------ Extract provided

The Navajo Nation estimates that up to 30% of the population (approximately 54,000 people) do not have piped water to their homes. These residents haul water either from safe watering points or from unregulated sources, such as livestock wells and springs. The number of unregulated water sources is estimated to be in the low thousands.
NNEPA policy prohibits the use of unregulated sources for human consumption because these sources are not routinely tested and regulated in accordance with the Safe Drinking Water Act. These unregulated sources are susceptible to bacterial contamination, including fecal coliforms. Some of these unregulated water sources exceed drinking water standards for uranium and other chemicals. Nevertheless, human consumption of unregulated water is reportedly widespread due to a lack of public water systems in the more remote and sparsely populated regions of the Navajo Nation. The use of unregulated water sources is the greatest public health risk associated with drinking water for the Navajo Nation.

Uranium contamination is widespread on Navajo. There are many reports done on Navajo. Lots of reports, but very little action.

Here is one of many, many stories of water crisis on Navajo.

On the Navajo Nation, children with the most severe developmental disabilities attend a school called Saint Michael’s Association for Special Education.
Dameon David, 8, is waking up from a nap in his classroom. He has come to the school in northeastern Arizona for four years. He has cerebral palsy, seizures and scoliosis. His mom, Felencia Woodie, picks him up from a bed with Superman sheets.

------------
------ Listed records

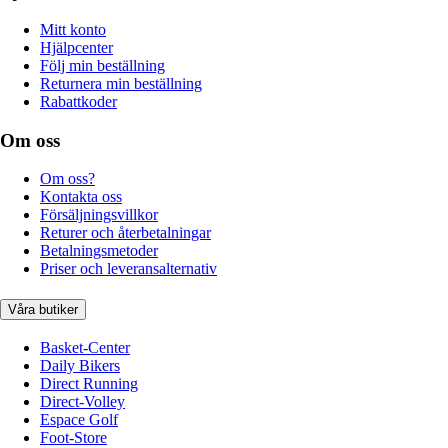
Mitt konto
Hjälpcenter
Följ min beställning
Returnera min beställning
Rabattkoder
Om oss
Om oss?
Kontakta oss
Försäljningsvillkor
Returer och återbetalningar
Betalningsmetoder
Priser och leveransalternativ
Våra butiker
Basket-Center
Daily Bikers
Direct Running
Direct-Volley
Espace Golf
Foot-Store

------------

### Work item
Please carry the piece on Navajo Nation water access forward, picking up right after its final sentence. These rows were taken from a separate source.

### Expected output
“Other schools that he was going to go to, they didn’t have the nursing staff or the equipment he goes in, or the trained staff that they have here to do his suctioning, his feeding and his medications daily,” she says.


Woodie, who also works at Saint Michael’s, says the only problem with the school is its water.
“It has a certain stench to it. Sometimes you’ll smell … kinda like a egg smell,” Woodie says. “Sometimes it’s yellow, brown, or even we’ve seen black.”
Many of the kids at Saint Michael’s are medically fragile. So they have equipment that needs to be cleaned daily.

The staff refuses to use the tap water to wash equipment. Instead, they use 5-gallon jugs of filtered water trucked in from many miles away.
More than one-third of the Navajo Nation — which is the size of West Virginia — doesn’t have running water. And at some of the places that do, like Saint Michael’s, people don’t want to drink it because it smells, tastes funny and looks bad.